### WHAT TO WORK ON
Please reproduce lines from the records below without any change, starting at the line that contains "collectors: F. W. Foxworthy" and stopping after the line that contains "locality: The eastern".

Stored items

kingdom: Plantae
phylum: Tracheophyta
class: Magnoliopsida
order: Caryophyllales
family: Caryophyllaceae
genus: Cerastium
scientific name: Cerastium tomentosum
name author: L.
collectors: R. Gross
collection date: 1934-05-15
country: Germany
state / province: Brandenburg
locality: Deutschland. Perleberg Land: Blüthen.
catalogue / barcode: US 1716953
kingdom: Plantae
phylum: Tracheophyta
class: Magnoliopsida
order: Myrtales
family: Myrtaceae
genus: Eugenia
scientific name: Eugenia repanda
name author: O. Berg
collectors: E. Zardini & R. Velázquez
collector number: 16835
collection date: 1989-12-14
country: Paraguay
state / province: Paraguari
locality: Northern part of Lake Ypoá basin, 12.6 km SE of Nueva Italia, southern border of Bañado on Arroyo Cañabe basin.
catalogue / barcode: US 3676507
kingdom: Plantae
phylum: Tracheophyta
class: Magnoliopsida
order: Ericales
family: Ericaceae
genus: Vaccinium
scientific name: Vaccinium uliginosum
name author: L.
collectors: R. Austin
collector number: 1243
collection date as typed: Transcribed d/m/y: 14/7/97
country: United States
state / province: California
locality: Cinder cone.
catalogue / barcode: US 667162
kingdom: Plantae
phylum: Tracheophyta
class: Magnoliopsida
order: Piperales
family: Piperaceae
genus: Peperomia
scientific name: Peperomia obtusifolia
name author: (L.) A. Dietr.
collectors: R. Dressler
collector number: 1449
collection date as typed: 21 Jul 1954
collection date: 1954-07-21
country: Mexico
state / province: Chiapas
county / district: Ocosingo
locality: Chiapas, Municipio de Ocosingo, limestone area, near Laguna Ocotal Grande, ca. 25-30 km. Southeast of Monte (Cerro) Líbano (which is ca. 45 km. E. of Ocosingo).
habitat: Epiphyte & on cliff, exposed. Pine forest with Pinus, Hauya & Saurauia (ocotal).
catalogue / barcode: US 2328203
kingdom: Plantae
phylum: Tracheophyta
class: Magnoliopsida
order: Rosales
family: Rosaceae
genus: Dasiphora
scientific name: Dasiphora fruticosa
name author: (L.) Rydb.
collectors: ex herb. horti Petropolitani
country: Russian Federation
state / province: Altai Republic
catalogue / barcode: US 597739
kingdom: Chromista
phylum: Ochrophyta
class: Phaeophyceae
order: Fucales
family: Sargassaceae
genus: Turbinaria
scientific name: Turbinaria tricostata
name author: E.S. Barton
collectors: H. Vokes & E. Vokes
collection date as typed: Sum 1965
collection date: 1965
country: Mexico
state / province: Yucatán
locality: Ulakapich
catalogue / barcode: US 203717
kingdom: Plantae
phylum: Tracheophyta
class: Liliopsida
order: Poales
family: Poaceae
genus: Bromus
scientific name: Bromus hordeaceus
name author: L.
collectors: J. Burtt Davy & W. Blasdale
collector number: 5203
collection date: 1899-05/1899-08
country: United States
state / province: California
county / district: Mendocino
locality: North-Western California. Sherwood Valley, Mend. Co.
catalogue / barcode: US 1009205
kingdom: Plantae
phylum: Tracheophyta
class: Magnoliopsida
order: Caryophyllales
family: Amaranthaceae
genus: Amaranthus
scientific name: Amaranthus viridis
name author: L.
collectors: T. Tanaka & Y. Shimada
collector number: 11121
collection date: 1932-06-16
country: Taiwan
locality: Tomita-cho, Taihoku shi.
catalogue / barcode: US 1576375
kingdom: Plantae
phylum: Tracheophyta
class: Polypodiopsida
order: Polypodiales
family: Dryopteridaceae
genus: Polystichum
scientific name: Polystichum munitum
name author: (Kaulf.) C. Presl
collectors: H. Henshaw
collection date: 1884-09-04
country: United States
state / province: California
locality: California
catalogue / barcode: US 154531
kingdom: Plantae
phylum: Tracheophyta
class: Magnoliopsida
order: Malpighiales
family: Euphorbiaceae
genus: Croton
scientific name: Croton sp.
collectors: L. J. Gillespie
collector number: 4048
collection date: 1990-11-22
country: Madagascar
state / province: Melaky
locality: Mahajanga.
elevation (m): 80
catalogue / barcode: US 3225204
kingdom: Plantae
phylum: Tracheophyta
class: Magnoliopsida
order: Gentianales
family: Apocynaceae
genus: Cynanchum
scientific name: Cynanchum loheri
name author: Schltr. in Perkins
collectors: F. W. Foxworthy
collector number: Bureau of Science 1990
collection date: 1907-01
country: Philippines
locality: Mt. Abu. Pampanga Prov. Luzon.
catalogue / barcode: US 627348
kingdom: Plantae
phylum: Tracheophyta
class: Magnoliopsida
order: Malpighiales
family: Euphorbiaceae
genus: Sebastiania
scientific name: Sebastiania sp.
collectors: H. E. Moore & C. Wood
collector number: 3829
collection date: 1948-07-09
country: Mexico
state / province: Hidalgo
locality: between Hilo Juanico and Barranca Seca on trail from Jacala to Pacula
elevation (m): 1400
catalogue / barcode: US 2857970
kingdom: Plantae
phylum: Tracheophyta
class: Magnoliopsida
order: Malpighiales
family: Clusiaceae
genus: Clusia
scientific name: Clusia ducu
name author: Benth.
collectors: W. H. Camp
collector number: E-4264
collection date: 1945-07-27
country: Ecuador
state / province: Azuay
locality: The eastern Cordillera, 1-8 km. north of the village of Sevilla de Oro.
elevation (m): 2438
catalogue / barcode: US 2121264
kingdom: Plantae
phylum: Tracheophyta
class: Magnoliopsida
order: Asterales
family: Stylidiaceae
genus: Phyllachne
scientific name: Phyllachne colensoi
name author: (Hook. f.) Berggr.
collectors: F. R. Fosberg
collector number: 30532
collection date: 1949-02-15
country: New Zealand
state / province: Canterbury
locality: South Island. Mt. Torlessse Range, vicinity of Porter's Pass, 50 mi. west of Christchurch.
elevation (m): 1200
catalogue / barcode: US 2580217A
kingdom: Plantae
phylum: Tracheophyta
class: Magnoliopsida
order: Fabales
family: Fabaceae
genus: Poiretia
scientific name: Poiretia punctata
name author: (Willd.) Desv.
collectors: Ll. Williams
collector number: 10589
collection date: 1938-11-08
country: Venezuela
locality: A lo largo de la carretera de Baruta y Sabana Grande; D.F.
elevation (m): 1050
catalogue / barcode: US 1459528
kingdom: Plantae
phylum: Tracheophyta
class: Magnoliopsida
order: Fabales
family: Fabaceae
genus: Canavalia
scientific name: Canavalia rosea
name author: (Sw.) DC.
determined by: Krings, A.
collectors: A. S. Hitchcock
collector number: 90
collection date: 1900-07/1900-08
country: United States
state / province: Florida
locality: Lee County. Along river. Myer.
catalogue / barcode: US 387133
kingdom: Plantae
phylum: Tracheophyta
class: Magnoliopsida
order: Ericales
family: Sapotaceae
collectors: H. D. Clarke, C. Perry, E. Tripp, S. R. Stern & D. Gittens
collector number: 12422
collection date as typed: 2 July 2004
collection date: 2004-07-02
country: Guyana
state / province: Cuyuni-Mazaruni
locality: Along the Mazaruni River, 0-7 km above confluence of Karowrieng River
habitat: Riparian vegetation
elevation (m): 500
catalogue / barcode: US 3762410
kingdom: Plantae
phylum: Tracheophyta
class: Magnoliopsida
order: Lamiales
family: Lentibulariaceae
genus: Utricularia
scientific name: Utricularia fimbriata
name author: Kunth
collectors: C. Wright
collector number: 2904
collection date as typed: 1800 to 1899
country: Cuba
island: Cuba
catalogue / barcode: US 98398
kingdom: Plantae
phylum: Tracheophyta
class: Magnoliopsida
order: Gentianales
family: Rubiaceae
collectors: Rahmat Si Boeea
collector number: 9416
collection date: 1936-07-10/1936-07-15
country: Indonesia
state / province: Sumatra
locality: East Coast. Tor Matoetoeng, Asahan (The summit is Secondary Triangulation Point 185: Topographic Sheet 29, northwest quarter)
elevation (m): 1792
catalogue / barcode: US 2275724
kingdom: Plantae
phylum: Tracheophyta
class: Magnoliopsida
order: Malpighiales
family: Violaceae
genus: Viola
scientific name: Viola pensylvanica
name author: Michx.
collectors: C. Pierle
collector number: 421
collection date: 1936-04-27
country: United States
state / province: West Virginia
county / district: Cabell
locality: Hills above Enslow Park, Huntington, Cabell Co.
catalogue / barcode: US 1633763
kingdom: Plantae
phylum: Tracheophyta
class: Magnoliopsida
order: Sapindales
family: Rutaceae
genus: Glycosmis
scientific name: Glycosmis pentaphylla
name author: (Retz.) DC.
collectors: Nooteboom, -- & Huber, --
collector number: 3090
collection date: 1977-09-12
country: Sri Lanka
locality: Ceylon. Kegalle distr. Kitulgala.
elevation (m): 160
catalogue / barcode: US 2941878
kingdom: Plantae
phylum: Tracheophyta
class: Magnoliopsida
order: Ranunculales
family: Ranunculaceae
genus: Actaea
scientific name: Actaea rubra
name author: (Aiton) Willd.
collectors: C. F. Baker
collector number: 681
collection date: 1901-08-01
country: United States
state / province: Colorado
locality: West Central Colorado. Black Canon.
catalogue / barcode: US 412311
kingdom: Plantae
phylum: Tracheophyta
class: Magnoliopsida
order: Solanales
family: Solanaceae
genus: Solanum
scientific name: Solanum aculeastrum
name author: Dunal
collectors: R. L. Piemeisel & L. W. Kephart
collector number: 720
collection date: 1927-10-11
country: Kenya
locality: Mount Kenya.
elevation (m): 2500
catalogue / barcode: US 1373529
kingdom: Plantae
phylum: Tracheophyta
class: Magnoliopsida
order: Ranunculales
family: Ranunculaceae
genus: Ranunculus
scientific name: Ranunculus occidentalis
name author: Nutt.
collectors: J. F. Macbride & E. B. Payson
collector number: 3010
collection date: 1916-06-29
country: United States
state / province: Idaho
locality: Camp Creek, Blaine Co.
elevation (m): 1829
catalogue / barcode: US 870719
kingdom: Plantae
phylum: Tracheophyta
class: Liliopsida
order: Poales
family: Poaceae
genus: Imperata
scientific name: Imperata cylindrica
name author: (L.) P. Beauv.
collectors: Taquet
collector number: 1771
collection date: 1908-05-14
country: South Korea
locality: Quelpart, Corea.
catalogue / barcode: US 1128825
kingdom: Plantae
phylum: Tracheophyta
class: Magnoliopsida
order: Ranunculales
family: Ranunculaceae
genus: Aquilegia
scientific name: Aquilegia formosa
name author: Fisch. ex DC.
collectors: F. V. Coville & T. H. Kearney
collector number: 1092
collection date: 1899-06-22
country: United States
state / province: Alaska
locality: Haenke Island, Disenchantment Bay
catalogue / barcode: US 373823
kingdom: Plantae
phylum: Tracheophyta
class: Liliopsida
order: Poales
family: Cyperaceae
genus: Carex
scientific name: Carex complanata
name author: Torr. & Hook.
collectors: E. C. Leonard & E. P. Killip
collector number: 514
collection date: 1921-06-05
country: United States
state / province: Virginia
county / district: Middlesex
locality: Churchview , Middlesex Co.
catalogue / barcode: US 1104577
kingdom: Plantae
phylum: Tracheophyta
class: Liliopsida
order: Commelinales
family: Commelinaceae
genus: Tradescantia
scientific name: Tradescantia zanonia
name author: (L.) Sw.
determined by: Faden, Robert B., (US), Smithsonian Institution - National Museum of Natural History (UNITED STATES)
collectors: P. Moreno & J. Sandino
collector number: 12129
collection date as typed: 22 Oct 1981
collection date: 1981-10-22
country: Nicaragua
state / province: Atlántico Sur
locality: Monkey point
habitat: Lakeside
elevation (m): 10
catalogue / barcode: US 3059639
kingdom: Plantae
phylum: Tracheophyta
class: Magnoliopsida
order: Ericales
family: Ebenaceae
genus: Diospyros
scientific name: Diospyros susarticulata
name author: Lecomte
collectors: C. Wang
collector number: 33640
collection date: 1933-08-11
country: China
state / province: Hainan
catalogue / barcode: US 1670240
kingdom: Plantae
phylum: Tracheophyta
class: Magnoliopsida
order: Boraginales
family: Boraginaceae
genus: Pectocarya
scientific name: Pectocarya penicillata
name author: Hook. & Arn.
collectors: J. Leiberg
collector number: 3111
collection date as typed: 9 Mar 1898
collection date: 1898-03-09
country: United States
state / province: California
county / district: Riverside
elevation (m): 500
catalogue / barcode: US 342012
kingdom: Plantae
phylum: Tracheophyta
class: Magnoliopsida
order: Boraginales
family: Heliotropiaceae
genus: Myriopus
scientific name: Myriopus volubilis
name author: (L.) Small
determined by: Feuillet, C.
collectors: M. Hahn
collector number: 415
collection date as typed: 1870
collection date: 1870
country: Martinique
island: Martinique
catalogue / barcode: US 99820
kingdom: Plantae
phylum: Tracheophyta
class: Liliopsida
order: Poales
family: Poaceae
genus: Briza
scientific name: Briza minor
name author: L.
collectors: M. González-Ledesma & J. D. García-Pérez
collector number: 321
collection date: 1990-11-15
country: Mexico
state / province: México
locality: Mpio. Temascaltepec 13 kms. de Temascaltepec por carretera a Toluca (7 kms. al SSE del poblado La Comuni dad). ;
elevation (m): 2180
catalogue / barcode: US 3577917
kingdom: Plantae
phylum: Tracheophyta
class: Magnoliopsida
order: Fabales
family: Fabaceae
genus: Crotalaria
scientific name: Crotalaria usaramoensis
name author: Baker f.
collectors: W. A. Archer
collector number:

### TASK OUTPUT
collectors: F. W. Foxworthy
collector number: Bureau of Science 1990
collection date: 1907-01
country: Philippines
locality: Mt. Abu. Pampanga Prov. Luzon.
catalogue / barcode: US 627348
kingdom: Plantae
phylum: Tracheophyta
class: Magnoliopsida
order: Malpighiales
family: Euphorbiaceae
genus: Sebastiania
scientific name: Sebastiania sp.
collectors: H. E. Moore & C. Wood
collector number: 3829
collection date: 1948-07-09
country: Mexico
state / province: Hidalgo
locality: between Hilo Juanico and Barranca Seca on trail from Jacala to Pacula
elevation (m): 1400
catalogue / barcode: US 2857970
kingdom: Plantae
phylum: Tracheophyta
class: Magnoliopsida
order: Malpighiales
family: Clusiaceae
genus: Clusia
scientific name: Clusia ducu
name author: Benth.
collectors: W. H. Camp
collector number: E-4264
collection date: 1945-07-27
country: Ecuador
state / province: Azuay
locality: The eastern Cordillera, 1-8 km. north of the village of Sevilla de Oro.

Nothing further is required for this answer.